If many of you are suffering from cabin fever in below-freezing weather, why not pass some of your time with pencil and paper? Drawing can be very relaxing, if you can endure the first five or ten minutes of frustrations and keep working, you might be very pleased with your results.
While staying at my friends’ home, I gave a drawing lesson, and after a few warm-up exercises, we drew sea shells. I worked earlier in the day on a study to lllustrate the stages of the drawing. Sometimes a simple line drawing needs few details after the dark background is added.
1. Before drawing, really look at the subject. Then lightly draw the outline.
2. Study the direction of the lines.
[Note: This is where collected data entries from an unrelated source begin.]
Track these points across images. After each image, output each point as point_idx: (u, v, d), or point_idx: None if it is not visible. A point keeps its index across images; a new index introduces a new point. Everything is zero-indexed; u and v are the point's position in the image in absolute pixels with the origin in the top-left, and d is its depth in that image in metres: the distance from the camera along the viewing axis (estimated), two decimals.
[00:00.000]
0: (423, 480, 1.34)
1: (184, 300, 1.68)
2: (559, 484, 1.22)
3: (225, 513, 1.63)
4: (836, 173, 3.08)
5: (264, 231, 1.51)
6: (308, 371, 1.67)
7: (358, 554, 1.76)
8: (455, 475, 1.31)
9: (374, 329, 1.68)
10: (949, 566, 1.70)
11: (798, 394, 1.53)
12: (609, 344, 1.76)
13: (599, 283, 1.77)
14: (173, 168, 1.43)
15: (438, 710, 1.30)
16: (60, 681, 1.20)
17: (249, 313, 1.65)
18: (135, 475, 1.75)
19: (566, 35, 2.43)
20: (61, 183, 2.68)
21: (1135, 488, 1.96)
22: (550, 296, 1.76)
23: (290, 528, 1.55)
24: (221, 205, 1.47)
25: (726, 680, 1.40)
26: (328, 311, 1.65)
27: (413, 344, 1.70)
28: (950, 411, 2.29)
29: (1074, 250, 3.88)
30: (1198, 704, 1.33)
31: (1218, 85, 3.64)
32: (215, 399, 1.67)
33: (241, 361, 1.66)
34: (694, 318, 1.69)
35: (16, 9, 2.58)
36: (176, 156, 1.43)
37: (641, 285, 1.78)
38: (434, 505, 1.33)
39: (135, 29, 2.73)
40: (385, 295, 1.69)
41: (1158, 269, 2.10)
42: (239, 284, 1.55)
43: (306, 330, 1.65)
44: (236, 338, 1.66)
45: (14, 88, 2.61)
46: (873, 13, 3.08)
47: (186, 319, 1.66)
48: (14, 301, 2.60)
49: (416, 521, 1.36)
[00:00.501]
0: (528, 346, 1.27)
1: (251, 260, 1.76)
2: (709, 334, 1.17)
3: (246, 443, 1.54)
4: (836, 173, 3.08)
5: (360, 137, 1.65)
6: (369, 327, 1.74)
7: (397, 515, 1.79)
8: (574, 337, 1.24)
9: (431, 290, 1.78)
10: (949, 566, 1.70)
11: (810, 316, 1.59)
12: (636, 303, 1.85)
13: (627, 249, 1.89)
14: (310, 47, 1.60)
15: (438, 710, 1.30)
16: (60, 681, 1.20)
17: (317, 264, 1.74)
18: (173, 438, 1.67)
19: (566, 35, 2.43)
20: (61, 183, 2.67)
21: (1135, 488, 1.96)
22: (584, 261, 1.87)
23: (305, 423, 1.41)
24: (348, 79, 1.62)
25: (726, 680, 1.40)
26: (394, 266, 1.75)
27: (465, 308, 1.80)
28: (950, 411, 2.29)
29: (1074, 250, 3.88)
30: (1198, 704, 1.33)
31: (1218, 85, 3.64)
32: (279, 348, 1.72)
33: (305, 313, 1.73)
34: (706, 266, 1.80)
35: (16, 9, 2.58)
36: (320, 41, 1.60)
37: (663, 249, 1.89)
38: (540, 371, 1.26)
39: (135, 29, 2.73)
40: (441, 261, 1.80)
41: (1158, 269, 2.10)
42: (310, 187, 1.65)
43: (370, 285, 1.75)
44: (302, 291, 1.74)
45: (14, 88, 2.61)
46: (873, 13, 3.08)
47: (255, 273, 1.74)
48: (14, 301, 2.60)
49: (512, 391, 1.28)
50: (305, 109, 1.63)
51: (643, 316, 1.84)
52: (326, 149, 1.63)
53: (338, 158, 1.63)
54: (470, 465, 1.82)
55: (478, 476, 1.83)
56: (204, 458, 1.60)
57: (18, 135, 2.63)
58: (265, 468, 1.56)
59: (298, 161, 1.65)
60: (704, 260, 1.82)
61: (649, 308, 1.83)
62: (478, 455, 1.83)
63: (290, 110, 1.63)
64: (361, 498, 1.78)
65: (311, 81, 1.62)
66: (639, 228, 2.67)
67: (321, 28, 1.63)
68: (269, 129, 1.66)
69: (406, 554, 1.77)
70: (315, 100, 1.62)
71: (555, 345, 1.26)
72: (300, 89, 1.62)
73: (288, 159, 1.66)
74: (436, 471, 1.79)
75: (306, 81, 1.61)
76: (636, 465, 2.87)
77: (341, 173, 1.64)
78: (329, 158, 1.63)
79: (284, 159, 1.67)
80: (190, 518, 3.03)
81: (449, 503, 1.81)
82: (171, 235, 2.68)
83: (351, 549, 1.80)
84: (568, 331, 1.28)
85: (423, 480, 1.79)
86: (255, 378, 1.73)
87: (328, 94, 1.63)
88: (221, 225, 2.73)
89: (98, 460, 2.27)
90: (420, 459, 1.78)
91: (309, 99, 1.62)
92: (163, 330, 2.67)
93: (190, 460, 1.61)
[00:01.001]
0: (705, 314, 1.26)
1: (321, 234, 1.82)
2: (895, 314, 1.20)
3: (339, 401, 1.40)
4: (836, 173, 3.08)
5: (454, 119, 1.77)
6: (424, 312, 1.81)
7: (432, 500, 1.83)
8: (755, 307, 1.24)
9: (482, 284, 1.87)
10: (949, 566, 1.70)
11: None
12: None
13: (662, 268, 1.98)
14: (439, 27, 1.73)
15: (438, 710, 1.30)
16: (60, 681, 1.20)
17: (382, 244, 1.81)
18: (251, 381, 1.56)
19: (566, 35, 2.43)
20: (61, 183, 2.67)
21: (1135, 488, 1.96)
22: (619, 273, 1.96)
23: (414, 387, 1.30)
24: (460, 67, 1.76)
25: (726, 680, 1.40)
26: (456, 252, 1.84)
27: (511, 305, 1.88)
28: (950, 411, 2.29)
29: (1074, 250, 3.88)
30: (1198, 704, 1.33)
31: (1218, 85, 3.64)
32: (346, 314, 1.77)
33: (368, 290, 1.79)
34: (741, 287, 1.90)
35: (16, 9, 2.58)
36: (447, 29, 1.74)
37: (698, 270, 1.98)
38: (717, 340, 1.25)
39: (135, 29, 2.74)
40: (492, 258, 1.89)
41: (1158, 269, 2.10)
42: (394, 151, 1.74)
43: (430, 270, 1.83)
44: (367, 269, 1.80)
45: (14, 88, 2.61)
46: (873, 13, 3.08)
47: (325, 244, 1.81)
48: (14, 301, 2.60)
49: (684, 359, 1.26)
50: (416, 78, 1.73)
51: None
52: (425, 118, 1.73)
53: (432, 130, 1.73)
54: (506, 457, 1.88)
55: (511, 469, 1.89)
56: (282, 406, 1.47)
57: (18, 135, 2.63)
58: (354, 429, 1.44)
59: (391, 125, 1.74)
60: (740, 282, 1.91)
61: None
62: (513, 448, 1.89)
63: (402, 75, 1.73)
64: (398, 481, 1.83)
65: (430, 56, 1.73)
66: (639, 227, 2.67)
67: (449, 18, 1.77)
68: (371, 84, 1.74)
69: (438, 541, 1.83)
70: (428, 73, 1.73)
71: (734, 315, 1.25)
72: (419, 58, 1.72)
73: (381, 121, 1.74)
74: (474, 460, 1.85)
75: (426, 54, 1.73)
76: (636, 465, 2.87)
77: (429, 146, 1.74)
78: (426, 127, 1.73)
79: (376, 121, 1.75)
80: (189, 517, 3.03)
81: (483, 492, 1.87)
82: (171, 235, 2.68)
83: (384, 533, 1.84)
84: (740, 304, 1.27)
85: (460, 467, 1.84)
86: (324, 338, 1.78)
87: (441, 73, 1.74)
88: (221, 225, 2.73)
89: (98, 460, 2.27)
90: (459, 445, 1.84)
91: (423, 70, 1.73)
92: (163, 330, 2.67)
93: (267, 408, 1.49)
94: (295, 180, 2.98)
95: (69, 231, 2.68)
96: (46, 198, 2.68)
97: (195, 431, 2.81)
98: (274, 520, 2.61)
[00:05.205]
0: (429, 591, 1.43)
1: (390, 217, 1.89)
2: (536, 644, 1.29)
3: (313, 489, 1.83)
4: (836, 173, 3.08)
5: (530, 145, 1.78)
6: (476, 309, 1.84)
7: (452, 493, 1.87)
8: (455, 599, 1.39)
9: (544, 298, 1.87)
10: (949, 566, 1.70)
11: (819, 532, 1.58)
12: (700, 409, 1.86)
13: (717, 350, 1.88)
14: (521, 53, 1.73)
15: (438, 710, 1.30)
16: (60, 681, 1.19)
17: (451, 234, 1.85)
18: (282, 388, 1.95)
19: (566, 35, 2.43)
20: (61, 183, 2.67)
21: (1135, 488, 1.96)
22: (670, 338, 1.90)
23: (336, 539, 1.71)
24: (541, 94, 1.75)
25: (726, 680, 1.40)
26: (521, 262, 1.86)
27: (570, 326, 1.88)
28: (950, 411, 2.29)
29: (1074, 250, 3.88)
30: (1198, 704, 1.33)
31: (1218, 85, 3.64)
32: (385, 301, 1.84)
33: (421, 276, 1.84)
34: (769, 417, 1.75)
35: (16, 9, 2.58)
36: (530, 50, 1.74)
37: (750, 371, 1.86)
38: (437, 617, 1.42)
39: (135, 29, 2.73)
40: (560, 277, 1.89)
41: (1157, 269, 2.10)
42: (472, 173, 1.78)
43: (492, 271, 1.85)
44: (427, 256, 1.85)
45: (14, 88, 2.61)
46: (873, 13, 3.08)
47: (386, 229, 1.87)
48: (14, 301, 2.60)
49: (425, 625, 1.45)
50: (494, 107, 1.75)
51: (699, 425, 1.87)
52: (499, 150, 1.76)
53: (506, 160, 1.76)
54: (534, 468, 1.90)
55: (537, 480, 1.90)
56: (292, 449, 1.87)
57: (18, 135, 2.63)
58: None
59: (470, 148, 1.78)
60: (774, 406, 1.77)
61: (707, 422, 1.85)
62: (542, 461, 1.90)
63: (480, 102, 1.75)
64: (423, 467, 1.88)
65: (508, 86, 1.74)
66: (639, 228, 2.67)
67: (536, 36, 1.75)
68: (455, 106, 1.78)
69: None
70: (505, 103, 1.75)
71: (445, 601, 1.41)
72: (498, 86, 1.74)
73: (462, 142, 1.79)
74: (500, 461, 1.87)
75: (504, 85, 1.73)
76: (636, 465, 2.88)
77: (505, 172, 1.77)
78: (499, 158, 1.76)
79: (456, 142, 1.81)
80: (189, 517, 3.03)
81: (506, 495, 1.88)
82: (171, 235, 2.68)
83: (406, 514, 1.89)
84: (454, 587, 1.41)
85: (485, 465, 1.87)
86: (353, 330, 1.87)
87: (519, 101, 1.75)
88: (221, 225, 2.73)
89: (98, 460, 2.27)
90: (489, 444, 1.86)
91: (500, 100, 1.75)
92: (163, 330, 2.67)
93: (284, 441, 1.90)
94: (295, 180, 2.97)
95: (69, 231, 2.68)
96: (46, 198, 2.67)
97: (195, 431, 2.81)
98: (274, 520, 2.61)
There is usually a lot of order in nature, and the lines of these shells radiate outward like the hands on a clock. OK, they curve a bit but one can see the orderly precision.
3. Sometimes a very sharp pencil is mandatory, and I sometimes stop to resharpen my pencil about every minute. You want the contrast between the edge of the shell and the dark background to be strong and dramatic. Precision prevents sloppy edges.
4. Patience! Slowly fill in the areas – one doesn’t need to draw an entire beach of sea shells! Just draw one, and hopefully you’ll be pleased with the results.
5. Come on; surely you can draw just one little bitty shell? With practice, you’ll learn to make all of your preliminary lines vanish, and all that’s left is a visual record of your day, with memories embedded into the artwork..
OK, everyone; surely you have an old sea shell lying around the house. Sharpen your pencil and find a sheet of paper. (2H or 4H will give you strong darks) Give yourself thirty minutes. You can do this! Ready? Set… GO!